Can't use checkpoint_sequential

import torch
from torch import nn
from torch.utils.checkpoint import checkpoint_sequential
from torchvision.models import resnet50

model = resnet50()

modules = [module for k, module in enumerate(model.children())]

device = torch.device("cuda" if torch.cuda.is_available() else "cpu")

model = model.to(device)
inputs = torch.randn(4, 3, 224, 224).to(device)
inputs.requires_grad = True
output = checkpoint_sequential(modules, len(modules), inputs)
criterion = nn.CrossEntropyLoss()
target = torch.empty(1, dtype=torch.long).random_(5).to(device)
loss = criterion(output, target)
loss.backward()
optimizer.step()

I got :arrow_down:

/usr/local/lib/python3.10/dist-packages/torch/nn/modules/linear.py in forward(self, input)
112
113 def forward(self, input: Tensor) → Tensor:
→ 114 return F.linear(input, self.weight, self.bias)
115
116 def extra_repr(self) → str:

RuntimeError: mat1 and mat2 shapes cannot be multiplied (8192x1 and 2048x1000)
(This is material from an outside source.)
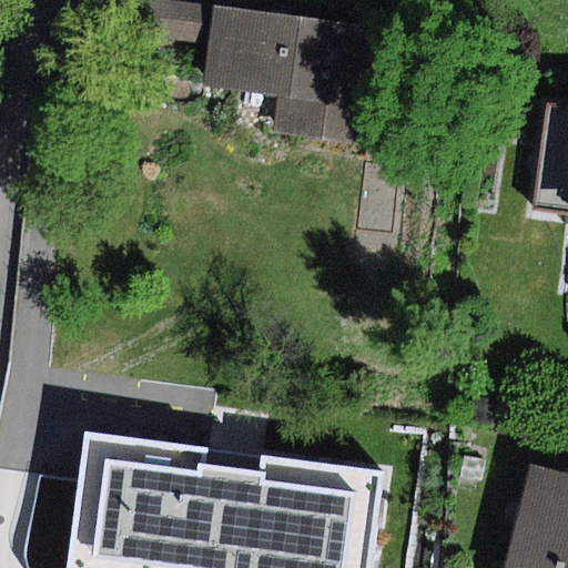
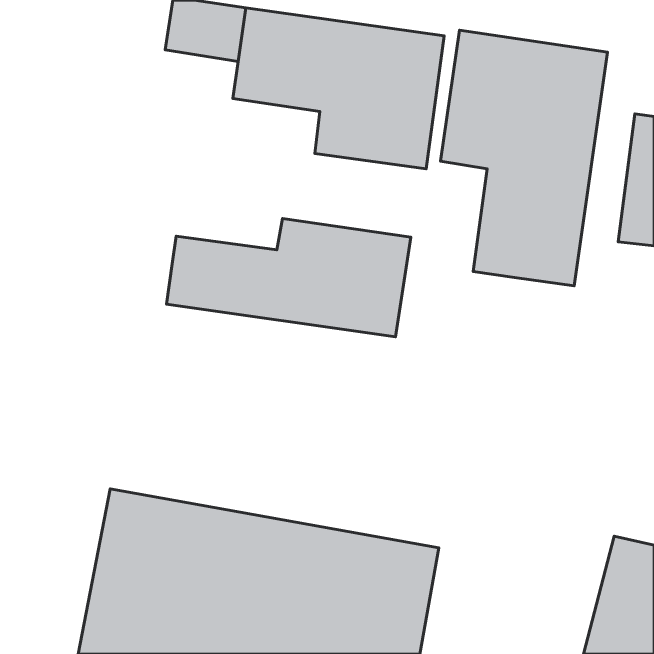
building: none -> [441,30,607,286]
building: none -> [166,218,411,337]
How to use checkpoint_sequential for resnet50? Any suggestion? :sob: @ptrblck_de

checkpoint_sequential supports a list of modules/functions in order (sequentially).

Please check the resnet50 forward function:

x = torch.flatten(x, 1) is not included in your modules = [module for k, module in enumerate(model.children())].

You can check by printing len(modules), which is 10, but there are 11 operations in forward. Thus, x = torch.flatten(x, 1) is not considered in your modules.